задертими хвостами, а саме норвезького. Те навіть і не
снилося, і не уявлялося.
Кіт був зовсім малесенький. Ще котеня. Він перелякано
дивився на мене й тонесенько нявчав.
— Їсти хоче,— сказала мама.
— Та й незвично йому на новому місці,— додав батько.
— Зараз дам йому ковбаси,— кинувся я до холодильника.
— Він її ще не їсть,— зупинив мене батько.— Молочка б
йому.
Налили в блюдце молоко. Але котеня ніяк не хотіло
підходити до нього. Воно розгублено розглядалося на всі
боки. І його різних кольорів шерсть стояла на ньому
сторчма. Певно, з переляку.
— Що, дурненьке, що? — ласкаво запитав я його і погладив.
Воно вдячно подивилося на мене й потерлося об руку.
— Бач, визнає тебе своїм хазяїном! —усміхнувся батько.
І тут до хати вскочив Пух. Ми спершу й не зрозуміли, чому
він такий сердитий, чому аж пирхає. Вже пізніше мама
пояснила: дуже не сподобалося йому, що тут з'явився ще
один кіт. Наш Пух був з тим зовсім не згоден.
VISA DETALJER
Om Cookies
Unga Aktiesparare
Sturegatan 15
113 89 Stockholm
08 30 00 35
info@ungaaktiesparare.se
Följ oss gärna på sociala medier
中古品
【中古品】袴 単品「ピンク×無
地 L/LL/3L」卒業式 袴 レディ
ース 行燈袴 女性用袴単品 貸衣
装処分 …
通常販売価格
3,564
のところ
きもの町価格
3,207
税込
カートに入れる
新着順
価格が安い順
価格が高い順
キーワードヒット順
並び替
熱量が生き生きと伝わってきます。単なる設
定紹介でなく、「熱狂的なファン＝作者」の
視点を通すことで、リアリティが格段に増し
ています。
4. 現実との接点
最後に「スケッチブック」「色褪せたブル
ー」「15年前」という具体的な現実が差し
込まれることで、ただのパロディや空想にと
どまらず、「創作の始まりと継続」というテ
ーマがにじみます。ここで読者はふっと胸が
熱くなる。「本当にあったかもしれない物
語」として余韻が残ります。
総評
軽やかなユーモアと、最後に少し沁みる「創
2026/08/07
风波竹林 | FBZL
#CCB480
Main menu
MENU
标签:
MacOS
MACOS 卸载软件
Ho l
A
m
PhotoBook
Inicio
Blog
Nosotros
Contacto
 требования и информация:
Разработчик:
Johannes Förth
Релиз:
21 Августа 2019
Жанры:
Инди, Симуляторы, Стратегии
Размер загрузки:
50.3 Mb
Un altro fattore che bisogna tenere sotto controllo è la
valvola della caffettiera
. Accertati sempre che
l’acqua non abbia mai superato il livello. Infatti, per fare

_EXERCISE_
Could you reproduce every line in the rows above, character for character and in the same order?

_OUTPUT OF THE EXERCISE_
задертими хвостами, а саме норвезького. Те навіть і не
снилося, і не уявлялося.
Кіт був зовсім малесенький. Ще котеня. Він перелякано
дивився на мене й тонесенько нявчав.
— Їсти хоче,— сказала мама.
— Та й незвично йому на новому місці,— додав батько.
— Зараз дам йому ковбаси,— кинувся я до холодильника.
— Він її ще не їсть,— зупинив мене батько.— Молочка б
йому.
Налили в блюдце молоко. Але котеня ніяк не хотіло
підходити до нього. Воно розгублено розглядалося на всі
боки. І його різних кольорів шерсть стояла на ньому
сторчма. Певно, з переляку.
— Що, дурненьке, що? — ласкаво запитав я його і погладив.
Воно вдячно подивилося на мене й потерлося об руку.
— Бач, визнає тебе своїм хазяїном! —усміхнувся батько.
І тут до хати вскочив Пух. Ми спершу й не зрозуміли, чому
він такий сердитий, чому аж пирхає. Вже пізніше мама
пояснила: дуже не сподобалося йому, що тут з'явився ще
один кіт. Наш Пух був з тим зовсім не згоден.
VISA DETALJER
Om Cookies
Unga Aktiesparare
Sturegatan 15
113 89 Stockholm
08 30 00 35
info@ungaaktiesparare.se
Följ oss gärna på sociala medier
中古品
【中古品】袴 単品「ピンク×無
地 L/LL/3L」卒業式 袴 レディ
ース 行燈袴 女性用袴単品 貸衣
装処分 …
通常販売価格
3,564
のところ
きもの町価格
3,207
税込
カートに入れる
新着順
価格が安い順
価格が高い順
キーワードヒット順
並び替
熱量が生き生きと伝わってきます。単なる設
定紹介でなく、「熱狂的なファン＝作者」の
視点を通すことで、リアリティが格段に増し
ています。
4. 現実との接点
最後に「スケッチブック」「色褪せたブル
ー」「15年前」という具体的な現実が差し
込まれることで、ただのパロディや空想にと
どまらず、「創作の始まりと継続」というテ
ーマがにじみます。ここで読者はふっと胸が
熱くなる。「本当にあったかもしれない物
語」として余韻が残ります。
総評
軽やかなユーモアと、最後に少し沁みる「創
2026/08/07
风波竹林 | FBZL
#CCB480
Main menu
MENU
标签:
MacOS
MACOS 卸载软件
Ho l
A
m
PhotoBook
Inicio
Blog
Nosotros
Contacto
 требования и информация:
Разработчик:
Johannes Förth
Релиз:
21 Августа 2019
Жанры:
Инди, Симуляторы, Стратегии
Размер загрузки:
50.3 Mb
Un altro fattore che bisogna tenere sotto controllo è la
valvola della caffettiera
. Accertati sempre che
l’acqua non abbia mai superato il livello. Infatti, per fare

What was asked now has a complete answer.